#### Texte présenté ####
Dans la nuit du 3 au 4 février 2018, une pirogue sénégalaise était arraisonnée par les garde-côtes mauritaniens, alors qu’elle pêchait dans les eaux territoriales de Mauritanie Un jeune pêcheur a été tué par balle. Cela a provoqué de violentes manifestation à Saint-Louis du Sénégal, le port de l’embarcation. Un fait-divers tragique qui révèle la situation critique de la pêche sénégalaise.
Article rédigé par Jacques Deveaux
France Télévisions
Publié
Temps de lecture : 3min

La ressource au large du Sénégal a été épuisée par la surpêche des bateaux-usines étrangers: chinois, russes, européens. La pêche traditionnelle sénégalaise a donc jeté ses filets dans les eaux plus poissonneuses de la Mauritanie voisine. Mais depuis janvier 2016, l’accord de pêche signé entre les deux pays est caduque. La Mauritanie impose désormais que le poisson pêché dans ses eaux soit débarqué dans ses ports. De plus, les bateaux étrangers doivent employer un équipage exclusivement mauritanien. Et il n’y a aucun passe-droit pour le voisin sénégalais.


Sur son site internet, La Tribune interrogeait Momar Seyni Ndiaye, un politologue sénégalais. Il note combien cette nouvelle donne imposée par Nouackchott est déséquilibrée. «Cela équivaut à inciter les pêcheurs sénégalais à adopter la nationalité mauritanienne et à résider dans le pays. La législation permettrait aussi à la Mauritanie de permettre à ses ressortissants de maîtriser les techniques de pêches pour lesquelles leur expertise est faible.»
#### Données fournies ####
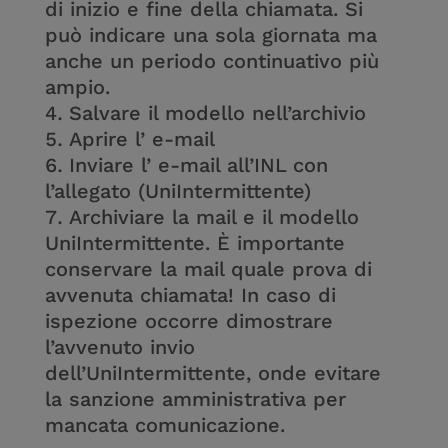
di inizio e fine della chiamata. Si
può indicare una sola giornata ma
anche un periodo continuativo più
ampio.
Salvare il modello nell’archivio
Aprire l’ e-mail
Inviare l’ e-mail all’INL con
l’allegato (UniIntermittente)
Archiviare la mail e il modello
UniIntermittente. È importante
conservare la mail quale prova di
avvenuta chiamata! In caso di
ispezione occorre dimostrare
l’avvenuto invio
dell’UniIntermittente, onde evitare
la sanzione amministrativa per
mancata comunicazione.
####
#### Données fournies ####
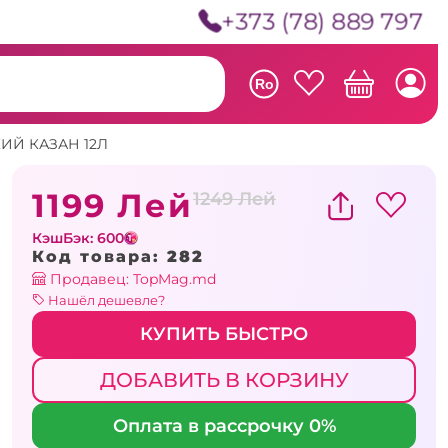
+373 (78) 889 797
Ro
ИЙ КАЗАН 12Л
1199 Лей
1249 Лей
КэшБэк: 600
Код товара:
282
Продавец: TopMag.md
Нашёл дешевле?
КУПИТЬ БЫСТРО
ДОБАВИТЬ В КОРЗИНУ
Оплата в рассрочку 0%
####
Consignes de l'exercice:
A: D'après le texte sur la pêche sénégalaise, depuis quand l'accord de pêche entre le Sénégal et la Mauritanie est-il caduc ?
B: Écrivez la suite du texte sur la pêche sénégalaise, à partir de sa dernière phrase.

Vos réponses:
A: Depuis janvier 2016.

B:
Ainsi, la Mauritanie essaye également de conserver chez elle la plus value liée au mareyage et au travail du poisson. Et enfin de gérer les stocks, parmi les plus importants au monde.
 
Négociations en cours
Depuis 2016, selon le responsable des pêcheurs et mareyeurs de Saint-Louis, des négociations sont en cours entre les deux pays. En attendant un accord, le ministre sénégalais de la Pêche et de l’Economie maritime, Oumar Guèye, invite régulièrement les pêcheurs sénégalais à s’abstenir d’opérer dans les eaux mauritaniennes, le Sénégal n’étant «pour le moment» lié à la Mauritanie par aucun protocole d’accord de pêche.



Mais quand le poisson se fait rare, la tentation est grande. Les pêcheurs sénégalais jettent leurs filets dans les eaux territoriales mauritaniennes, où les garde-côtes font bonne garde. Selon La Tribune, 4800 bateaux de pêche sénégalais ont été arraisonnés. Les amendes pleuvent, «exorbitantes, plusieurs millions de francs CFA». Faute de solutions, plus de 10.000 bateaux restent à quai.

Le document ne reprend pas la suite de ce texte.